J'ai parlé de l'effet d'insécurité et de déstabilisation produit. En considérant le long terme, la question se pose: serait-il préférable de varier le montant des cotisations ou bien le taux minimum légal de rendement? En tout cas, le taux minimum ne saurait être présenté de façon trompeuse comme une sorte de tabou. Nous approuvons donc le fait que le Conseil fédéral veuille désormais que le taux minimum soit périodiquement réexaminé, reconsidéré s'il le faut, ce qui signifie qu'il devra être relevé dès que la situation boursière le permettra.

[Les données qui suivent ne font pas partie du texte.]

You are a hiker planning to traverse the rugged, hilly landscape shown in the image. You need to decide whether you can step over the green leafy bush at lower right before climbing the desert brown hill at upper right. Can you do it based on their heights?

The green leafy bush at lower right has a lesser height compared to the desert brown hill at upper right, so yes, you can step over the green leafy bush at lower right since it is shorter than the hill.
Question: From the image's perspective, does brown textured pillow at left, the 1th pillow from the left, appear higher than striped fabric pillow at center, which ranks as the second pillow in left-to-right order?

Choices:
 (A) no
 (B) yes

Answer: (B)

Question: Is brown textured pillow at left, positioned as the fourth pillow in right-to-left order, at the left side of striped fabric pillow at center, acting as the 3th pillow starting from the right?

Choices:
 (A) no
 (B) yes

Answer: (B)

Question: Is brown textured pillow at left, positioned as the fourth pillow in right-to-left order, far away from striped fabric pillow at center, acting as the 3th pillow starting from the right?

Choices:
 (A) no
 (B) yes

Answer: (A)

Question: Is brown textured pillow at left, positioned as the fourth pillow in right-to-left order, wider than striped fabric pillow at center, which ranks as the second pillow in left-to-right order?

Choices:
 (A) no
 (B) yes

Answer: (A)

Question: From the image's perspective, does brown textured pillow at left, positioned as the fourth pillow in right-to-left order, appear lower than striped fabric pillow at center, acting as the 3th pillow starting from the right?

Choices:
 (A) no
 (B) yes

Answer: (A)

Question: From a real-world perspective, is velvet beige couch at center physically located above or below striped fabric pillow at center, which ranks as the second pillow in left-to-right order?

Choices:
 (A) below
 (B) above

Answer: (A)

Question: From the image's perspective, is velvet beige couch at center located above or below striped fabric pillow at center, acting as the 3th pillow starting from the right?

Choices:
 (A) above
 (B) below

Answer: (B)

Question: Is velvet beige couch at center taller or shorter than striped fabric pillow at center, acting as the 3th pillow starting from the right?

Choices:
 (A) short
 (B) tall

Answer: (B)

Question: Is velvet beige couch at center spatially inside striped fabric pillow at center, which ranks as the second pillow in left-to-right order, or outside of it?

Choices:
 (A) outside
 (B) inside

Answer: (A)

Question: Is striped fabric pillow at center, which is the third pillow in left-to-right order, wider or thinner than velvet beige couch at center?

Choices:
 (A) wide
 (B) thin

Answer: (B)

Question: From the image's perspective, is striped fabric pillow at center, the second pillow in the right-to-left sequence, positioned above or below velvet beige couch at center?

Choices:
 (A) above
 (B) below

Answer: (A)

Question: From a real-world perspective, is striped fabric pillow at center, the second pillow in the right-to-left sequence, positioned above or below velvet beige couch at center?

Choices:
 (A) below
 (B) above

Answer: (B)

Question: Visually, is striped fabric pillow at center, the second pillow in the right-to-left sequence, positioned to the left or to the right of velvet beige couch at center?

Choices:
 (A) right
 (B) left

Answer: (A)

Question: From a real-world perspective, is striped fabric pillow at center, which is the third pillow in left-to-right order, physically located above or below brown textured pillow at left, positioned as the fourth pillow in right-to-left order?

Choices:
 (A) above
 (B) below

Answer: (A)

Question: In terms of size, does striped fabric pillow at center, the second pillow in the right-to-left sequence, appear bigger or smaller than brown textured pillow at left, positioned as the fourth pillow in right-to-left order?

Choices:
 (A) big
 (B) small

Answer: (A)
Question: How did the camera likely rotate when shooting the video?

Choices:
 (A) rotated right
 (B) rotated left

La constitution des capitaux du deuxième pilier n'est pas si ancienne. Et depuis peu, la loi est plus souple concernant les possibilités de placer les avoirs du deuxième pilier. Les rendements obtenus dans les bonnes années n'ont pas pu éviter les problèmes actuels, car la période a été trop courte. Mais il faut expliquer que pour les assurés, c'est la durée qui compte, et que le deuxième pilier a toujours de quoi assurer les rentes des salariés malgré une flexibilité en relation avec le marché. Il faut le dire à la population: un actif de 40 ans ne doit pas considérer aujourd'hui que c'est le montant de sa rente qui est remis en cause par les événements actuels.
Un mot encore sur la transparence. Sans doute les comptes des assureurs privés qui gèrent les fondations collectives du deuxième pilier et les comptes de ces dernières n'ont-ils pas été séparés de façon assez visible. Une exigence de meilleure transparence est assurément nécessaire. Mais ce qui compte, c'est la bonne gestion dans la durée, et malgré les apparences, peut-être, et certaines critiques justifiées, il n'y a pas de raison de ne plus faire confiance aux assureurs privés qui gèrent les avoirs du deuxième pilier dans le cadre des obligations constitutionnelles et légales, bien sûr, et en exerçant la surveillance qui s'impose. Le groupe libéral reviendra sur ce dernier point.
Je conclurai en disant qu'il y a une leçon à tirer pour accroître la transparence et la flexibilité. C'est la direction dans laquelle le Conseil fédéral s'est engagé. Le groupe libéral le suivra et le soutiendra dans cette voie.